In this study, the operating sounds recorded from actual operating wind turbines were used for training. Of the data, 60% of the normal samples and abnormal samples containing blade damage were taken as the training set, 20% were taken as the validation set, and 20% were taken as the test set. The fixed-length segmentation experiment result is shown in

Table 7. Fixed-length segmentation experimental results.

	Accuracy	AUC
This paper	98.04%	0.9932
log-mel spectrogram+ResNet18	99.85%	0.9894
log-mel spectrogram+ResNet50	98.14%	0.9980

.

The accuracy of the monitoring model on the test set was 98.04%, and the AUC was 0.99. On the whole, the monitoring model proposed in this study could indeed effectively distinguish whether the wind turbine contained damaged blades.

The single-blade segmentation experiment was used to test whether the model could classify an abnormal blade sound with damage. The single-blade segmentation experiment results are shown in

Table 8. Single-blade sound segmentation experimental results.

	Accuracy	AUC
This paper	96.04%	0.9664
log-mel spectrogram+ResNet18	95.62%	0.9650
log-mel spectrogram+ResNet50	96.40%	0.9720

.

In terms of the model performance, the accuracy of the monitoring model in this study was higher than ResNet18 and lower than ResNet50, while the AUC was higher than ResNet18 and slightly lower than ResNet50. Overall, the monitoring model of this study could effectively diagnose a blade’s health status using the sound wave data of a single blade. Considering that the model architecture and complexity of this study were much simpler than those of the other two models, the performance of the monitoring model could be improved by trying different network models.

5. Conclusions

This research combined discrete wavelet transformation with deep neural networks to construct a model that could monitor wind turbine blade damage from the running sound. Statistical methods, such as RMS and RSS, were used to extract features, which greatly reduced the complexity and training time of the network models. Discrete wavelet transformation was used to decompose the original audio into components of different frequency ranges, and the neural network self-learned and analyzed the key signal information. Finally, the outlier exposure method was used so that the model would not need to use abnormal samples for training.

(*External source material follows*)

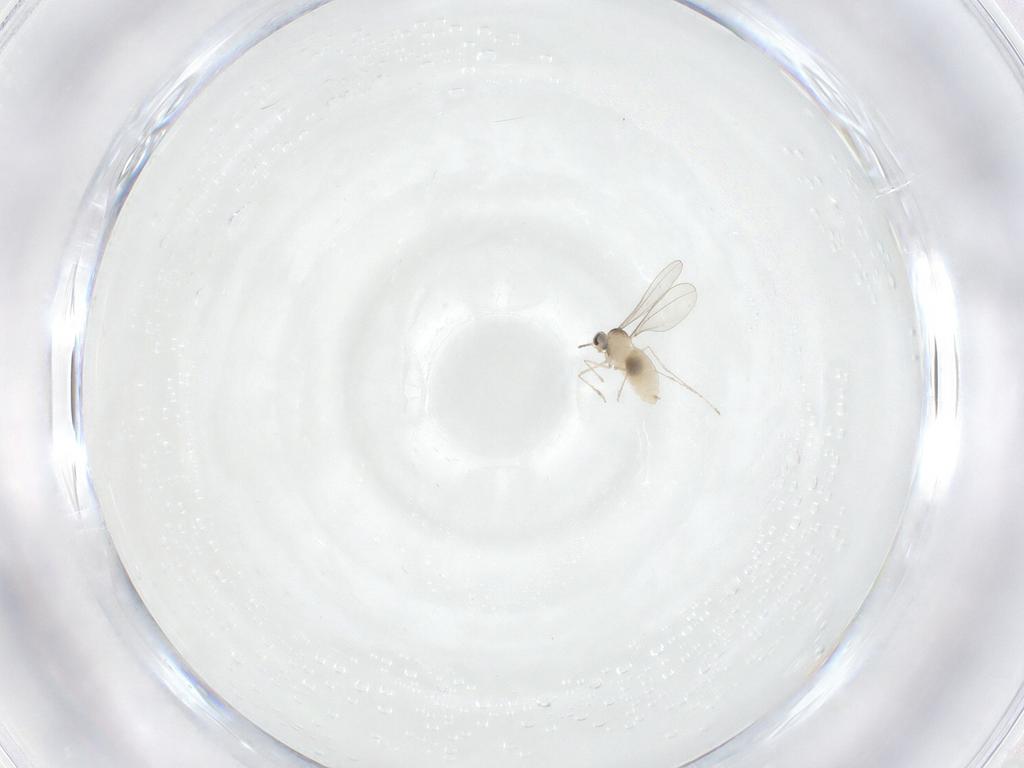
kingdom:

With the growth of the scale of wind power generation, the large number of land-based and offshore wind turbines have made it difficult for maintenance manufacturers to follow traditional high-cost manual inspection and repair procedures. The automatic monitoring of the health of the blades through the monitoring model could ensure that damage is repaired at an early stage, thus avoiding the deterioration of the wind turbine structure due to damage over time. In addition, for various machines with special operating sounds, the monitoring model could also properly distinguish whether a machine is operating normally or not.

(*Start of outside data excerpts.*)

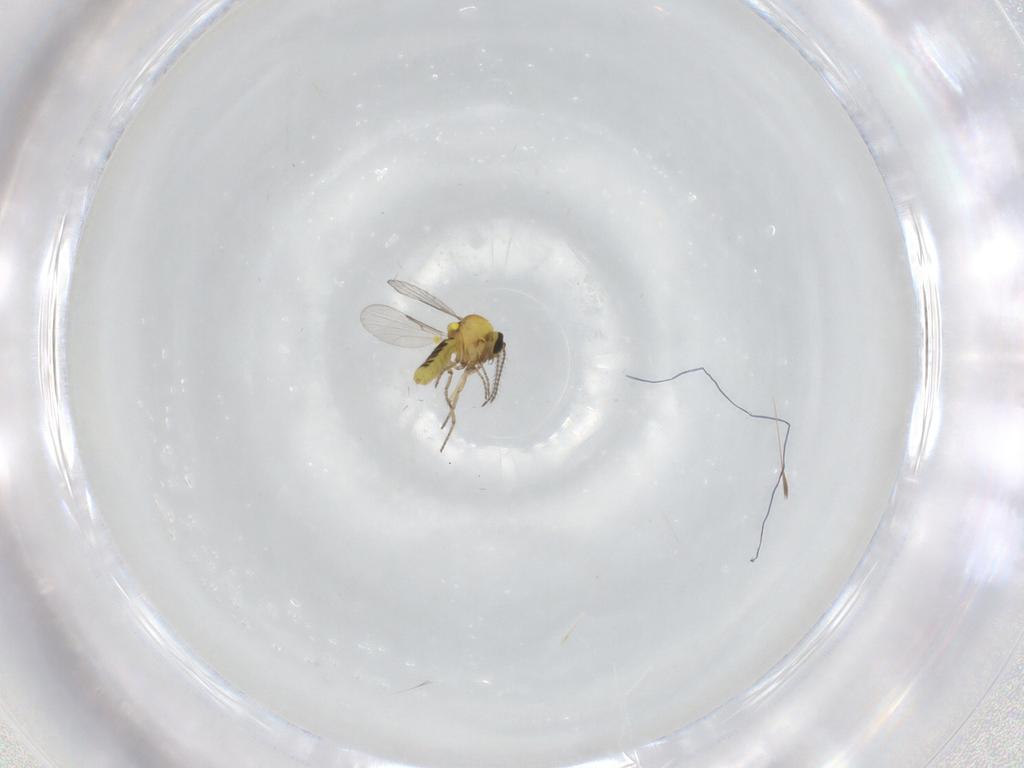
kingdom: Animalia
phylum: Arthropoda
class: Insecta
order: Diptera
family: Ceratopogonidae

The monitoring model of this study was based solely on the operating sound of the machine as the source for structural damage judgment. If the damage to the machine does not impact the operating sound, it will be difficult for the model to correctly identify damage. Therefore, the use of data sources other than sound, such as structural vibrations or images, etc., could improve the accuracy of the monitoring model.